Items listed in a dataset:
— start —

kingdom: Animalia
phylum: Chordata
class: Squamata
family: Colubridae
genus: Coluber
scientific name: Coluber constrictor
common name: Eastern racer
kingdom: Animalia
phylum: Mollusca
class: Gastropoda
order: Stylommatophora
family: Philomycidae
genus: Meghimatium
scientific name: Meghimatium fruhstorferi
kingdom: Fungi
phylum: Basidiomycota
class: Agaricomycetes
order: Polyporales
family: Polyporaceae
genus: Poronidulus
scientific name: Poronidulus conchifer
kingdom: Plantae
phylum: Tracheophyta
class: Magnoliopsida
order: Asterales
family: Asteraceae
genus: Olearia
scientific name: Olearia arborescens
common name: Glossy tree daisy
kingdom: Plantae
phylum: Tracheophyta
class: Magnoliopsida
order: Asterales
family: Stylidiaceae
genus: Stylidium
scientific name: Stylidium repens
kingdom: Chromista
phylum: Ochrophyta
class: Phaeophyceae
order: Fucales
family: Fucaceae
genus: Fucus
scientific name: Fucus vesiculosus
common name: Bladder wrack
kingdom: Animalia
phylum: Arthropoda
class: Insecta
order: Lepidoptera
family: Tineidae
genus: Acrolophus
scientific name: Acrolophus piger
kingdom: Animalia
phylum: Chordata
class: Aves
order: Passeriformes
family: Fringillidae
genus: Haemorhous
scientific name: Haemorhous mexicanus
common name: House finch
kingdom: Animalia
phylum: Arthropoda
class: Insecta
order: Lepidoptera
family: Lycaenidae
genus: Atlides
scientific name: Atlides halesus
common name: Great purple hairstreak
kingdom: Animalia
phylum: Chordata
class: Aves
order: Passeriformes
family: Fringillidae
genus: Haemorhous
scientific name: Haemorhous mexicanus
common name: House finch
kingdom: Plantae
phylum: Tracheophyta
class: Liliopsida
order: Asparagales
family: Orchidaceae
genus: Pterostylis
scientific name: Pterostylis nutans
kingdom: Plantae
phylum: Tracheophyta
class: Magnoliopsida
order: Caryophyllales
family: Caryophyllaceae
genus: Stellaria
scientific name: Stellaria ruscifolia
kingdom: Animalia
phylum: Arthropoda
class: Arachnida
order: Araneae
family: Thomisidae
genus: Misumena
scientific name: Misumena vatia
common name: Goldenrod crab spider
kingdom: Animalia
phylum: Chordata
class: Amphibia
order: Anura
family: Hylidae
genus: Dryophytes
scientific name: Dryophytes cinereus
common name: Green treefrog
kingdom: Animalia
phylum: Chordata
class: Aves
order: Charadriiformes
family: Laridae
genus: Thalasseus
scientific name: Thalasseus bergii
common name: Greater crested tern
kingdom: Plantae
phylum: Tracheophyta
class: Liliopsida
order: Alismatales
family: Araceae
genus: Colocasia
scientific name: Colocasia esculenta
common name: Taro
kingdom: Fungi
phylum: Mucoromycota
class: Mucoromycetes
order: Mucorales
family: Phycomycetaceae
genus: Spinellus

— end —

Task to complete: Write out, word for word, the rows from the line with "family: Lycaenidae" through the line with "genus: Pterostylis".

Result for this task:
family: Lycaenidae
genus: Atlides
scientific name: Atlides halesus
common name: Great purple hairstreak
kingdom: Animalia
phylum: Chordata
class: Aves
order: Passeriformes
family: Fringillidae
genus: Haemorhous
scientific name: Haemorhous mexicanus
common name: House finch
kingdom: Plantae
phylum: Tracheophyta
class: Liliopsida
order: Asparagales
family: Orchidaceae
genus: Pterostylis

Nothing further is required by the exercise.